//From fawning over Uma to worshipping footwear, fan does it all

From fawning over Uma to worshipping footwear, fan does it all

Statesman News Service
BHOPAL, Jan. 30. — In the Ramayana, Bharat had gone to Panchwati to procure Lord Rama’s charan paduka (footwear). Mr Sanjay Parashar of Sagar went to Ayodhya a fortnight ago to procure his goddess’ charan paduka. The goddess: Miss Uma Bharati.
The comparison may seem weird and even blasphemous, to an extent, but it seems to keep the sadhvi and her devotee in good humour. At best, it may be a consolation prize for her summary expulsion from the BJP.
Mr Parashar, a laboratory technician at the seed certification department in Bhopal, sees nothing wrong with his hero worship.
For the Parashar family, Miss Bharati achieved godly status after she reinstated over 20,000 daily wagers terminated by her predecessor, Mr Digvijay Singh.
Mr Parashar, one such beneficiary, first tried to show his appreciation by singing paeans to the sadhvi; he composed an “Uma chalisa (a set of 40 quadruplets).
As if this were not enough, the Parashar family constructed Temple Uma at Bamhouri village next.

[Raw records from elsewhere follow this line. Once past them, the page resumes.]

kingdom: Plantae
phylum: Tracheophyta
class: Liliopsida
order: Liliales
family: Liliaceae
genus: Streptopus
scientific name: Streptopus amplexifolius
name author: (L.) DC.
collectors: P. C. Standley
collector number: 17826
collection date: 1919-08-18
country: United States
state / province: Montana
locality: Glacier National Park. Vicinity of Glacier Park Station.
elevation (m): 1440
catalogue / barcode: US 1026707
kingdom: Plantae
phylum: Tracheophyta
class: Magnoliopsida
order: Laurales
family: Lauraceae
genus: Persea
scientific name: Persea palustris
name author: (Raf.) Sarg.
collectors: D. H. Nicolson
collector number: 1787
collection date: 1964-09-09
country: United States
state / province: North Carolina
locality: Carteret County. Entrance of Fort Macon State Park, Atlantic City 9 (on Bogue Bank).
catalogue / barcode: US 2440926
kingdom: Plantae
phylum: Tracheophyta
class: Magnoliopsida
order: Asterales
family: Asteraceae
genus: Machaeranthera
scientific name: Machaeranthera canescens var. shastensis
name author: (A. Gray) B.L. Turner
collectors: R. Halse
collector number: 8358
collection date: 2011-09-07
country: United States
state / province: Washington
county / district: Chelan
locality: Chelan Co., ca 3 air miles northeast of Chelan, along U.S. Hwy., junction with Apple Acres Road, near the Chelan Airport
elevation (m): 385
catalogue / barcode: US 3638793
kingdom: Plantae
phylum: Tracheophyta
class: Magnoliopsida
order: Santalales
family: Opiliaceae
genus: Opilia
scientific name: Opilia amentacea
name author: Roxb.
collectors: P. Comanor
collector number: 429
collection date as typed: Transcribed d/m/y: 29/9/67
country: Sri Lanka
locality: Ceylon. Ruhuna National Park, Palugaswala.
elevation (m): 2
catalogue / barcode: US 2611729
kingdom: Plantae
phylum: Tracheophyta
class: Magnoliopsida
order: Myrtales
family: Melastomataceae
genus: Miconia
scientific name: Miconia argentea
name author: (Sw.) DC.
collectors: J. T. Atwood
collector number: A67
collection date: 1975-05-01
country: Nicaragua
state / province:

Devotee Parashar followed Miss Bharati through her recently concluded Ramroti Yatra to Ayodhya with the thought of the charan paduka of Lord Rama on his mind.
An amused Miss Bharati agreed to see Mr Parashar. Initially, she had been uncomfortable with the idea of her charan paduka being worshiped at a temple. But finally, the “goddess” was “pleased” to dispense with her plastic footwear, slightly worn out after the yatra.
Mr Parashar said: “Let people call it whatever they like, I have every right to pay my respects to Umaji in whatever manner I see fit.”
Madhya Pradesh has a long tradition of extreme hero worship. First, a temple was built after Indira Gandhi at Khargone to honour stree shakti in the 1970s. In 2003, Akhil Bhartiya Yuva Abhibhasak Manch, an independent organisation working for the development of Hindi, constructed a temple after Mr Vajpayee at Gwalior.
Mrs Asha Rani, mother of Mr Sanjay Parashar, has taken the lead for construction of the temple. She said: “It is a matter of our shradha (respect) for her.”
The 40-member joint family, which survives by doing petty work and farming on a small piece of land, has not sought any monetary help for the temple construction.
Mrs Rani said they had not sought permission from Miss Bharati before constructing the temple. Members of family have taken the task of temple construction upon themselves and have brought it to the plinth-level.